On Sunday, a U.S. military fighter jet shot down an octagonal object above Lake Huron, according to the Pentagon. This is the fourth such instance in just over a week of a flying object being taken down by U.S. missiles over North America. Despite attempts to identify these objects, the military has yet to determine what they are, how they are staying aloft, or their source.
General Glen VanHerck, the head of North American Aerospace Defense Command (Norad) and Northern Command, stated that they are referred to as “objects” instead of “balloons” for a reason. When asked if he has ruled out the possibility of extraterrestrial origin, he stated that he hasn’t ruled out anything yet and will let the intelligence community figure it out.
On President Biden’s orders, the U.S. F-16 fighter shot down the object at 2:42 PM local time due to the potential interference it could cause with domestic air traffic.
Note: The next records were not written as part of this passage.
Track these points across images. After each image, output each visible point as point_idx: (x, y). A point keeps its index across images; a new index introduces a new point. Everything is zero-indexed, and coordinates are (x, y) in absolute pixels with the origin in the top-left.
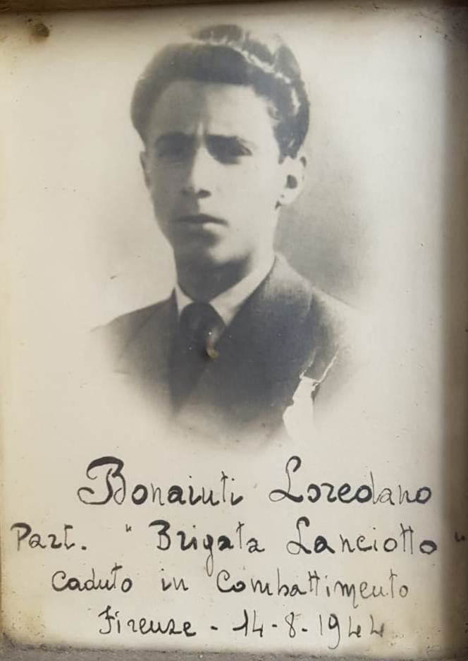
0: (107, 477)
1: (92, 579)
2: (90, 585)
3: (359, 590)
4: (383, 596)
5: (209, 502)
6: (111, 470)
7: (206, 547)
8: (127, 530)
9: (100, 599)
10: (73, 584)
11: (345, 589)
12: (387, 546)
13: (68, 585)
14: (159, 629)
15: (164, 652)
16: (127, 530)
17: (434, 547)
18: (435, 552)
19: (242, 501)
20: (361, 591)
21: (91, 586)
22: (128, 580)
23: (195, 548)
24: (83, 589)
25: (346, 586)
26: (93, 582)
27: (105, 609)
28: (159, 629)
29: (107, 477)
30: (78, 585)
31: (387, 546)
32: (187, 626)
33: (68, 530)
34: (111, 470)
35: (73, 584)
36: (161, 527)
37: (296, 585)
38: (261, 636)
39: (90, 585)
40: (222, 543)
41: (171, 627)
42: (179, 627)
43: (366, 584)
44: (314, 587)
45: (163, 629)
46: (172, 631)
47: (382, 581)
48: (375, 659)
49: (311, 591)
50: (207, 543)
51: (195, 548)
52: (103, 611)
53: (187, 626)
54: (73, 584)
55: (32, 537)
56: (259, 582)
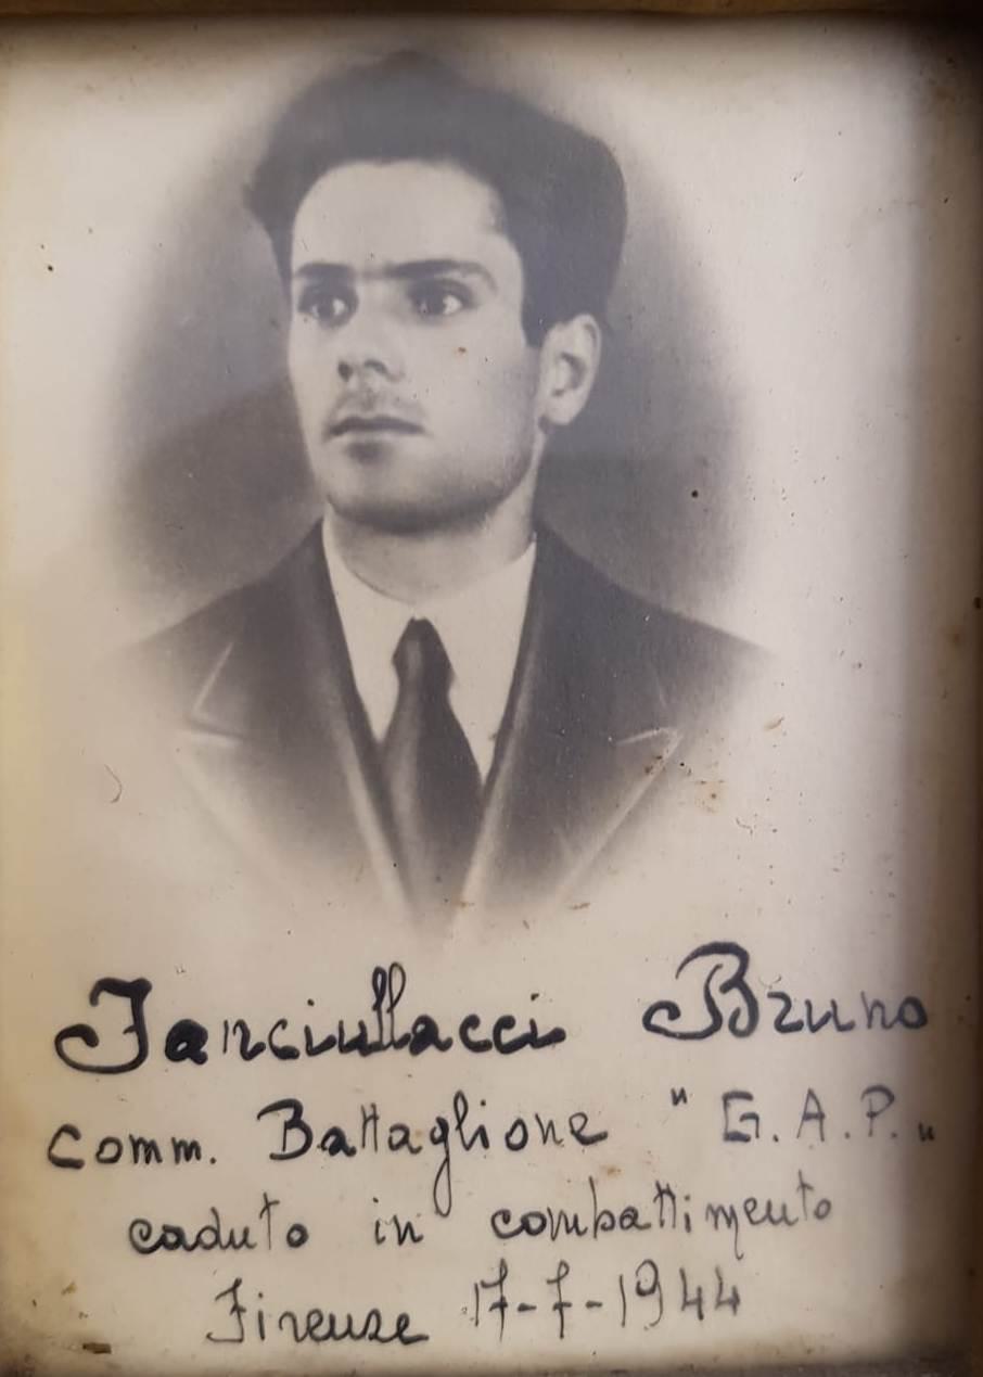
0: (685, 1036)
1: (215, 1226)
2: (208, 1238)
3: (738, 1216)
4: (579, 1233)
5: (831, 1022)
6: (718, 967)
7: (435, 1141)
8: (676, 1101)
9: (222, 1266)
10: (173, 1239)
11: (182, 1150)
12: (55, 1152)
13: (162, 1242)
14: (349, 1332)
15: (972, 1273)
16: (676, 1101)
17: (891, 1098)
18: (893, 1106)
19: (559, 1046)
20: (748, 1214)
21: (214, 1239)
22: (299, 1228)
23: (486, 1144)
24: (226, 1247)
25: (721, 1208)
26: (217, 1232)
27: (230, 1284)
28: (349, 1332)
29: (685, 1036)
30: (180, 1241)
31: (55, 1152)
32: (403, 1322)
33: (808, 1192)
34: (718, 967)
35: (171, 1238)
36: (288, 1114)
37: (710, 1207)
38: (701, 1317)
39: (208, 1238)
40: (331, 1140)
41: (372, 1329)
42: (388, 1330)
43: (755, 1203)
44: (668, 1217)
45: (358, 1329)
46: (375, 1337)
47: (776, 1188)
48: (617, 1372)
49: (662, 1224)
50: (438, 1133)
51: (486, 1144)
52: (225, 1288)
53: (403, 1322)
54: (173, 1239)
55: (459, 1127)
56: (562, 1214)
The object was travelling at 20,000 feet and might have had surveillance capabilities. Despite not posing a military threat, the Pentagon intends to recover the object in an attempt to learn more about it.
The incident has raised questions about the recent spate of unusual objects appearing in North American skies and heightened tensions with China. U.S. officials have identified the first object as a Chinese surveillance balloon, which was shot down off the coast of South Carolina on February 4th. Another object was shot down over the sea ice near Deadhorse, Alaska, and a third was destroyed over Canada’s Yukon.
The security of citizens is a top priority, according to Prime Minister Justin Trudeau. The appearance of a 200-foot-tall Chinese airship earlier this month has made North America cautious of aerial intrusions. The Chinese balloon, which the U.S. has accused of being used for surveillance, resulted in an international incident and caused Secretary of State Antony Blinken to cancel a planned trip to China.
The U.S. Senate Majority Leader Chuck Schumer believes two of the objects were smaller balloons, while the White House stated that the recently shot-down objects “did not closely resemble” the Chinese balloon. The administration will not definitively characterize them until they can recover the debris, which is currently underway.
Recovery efforts by Canadian counterparts for the object shot down over the Yukon may face challenges as the region is sparsely populated and borders Alaska. Despite the harsh winter conditions, unusually mild temperatures could ease recovery. Republicans have criticized the Biden administration’s handling of the situation, suggesting they are being overcompensatory for their previous lax monitoring of American airspace.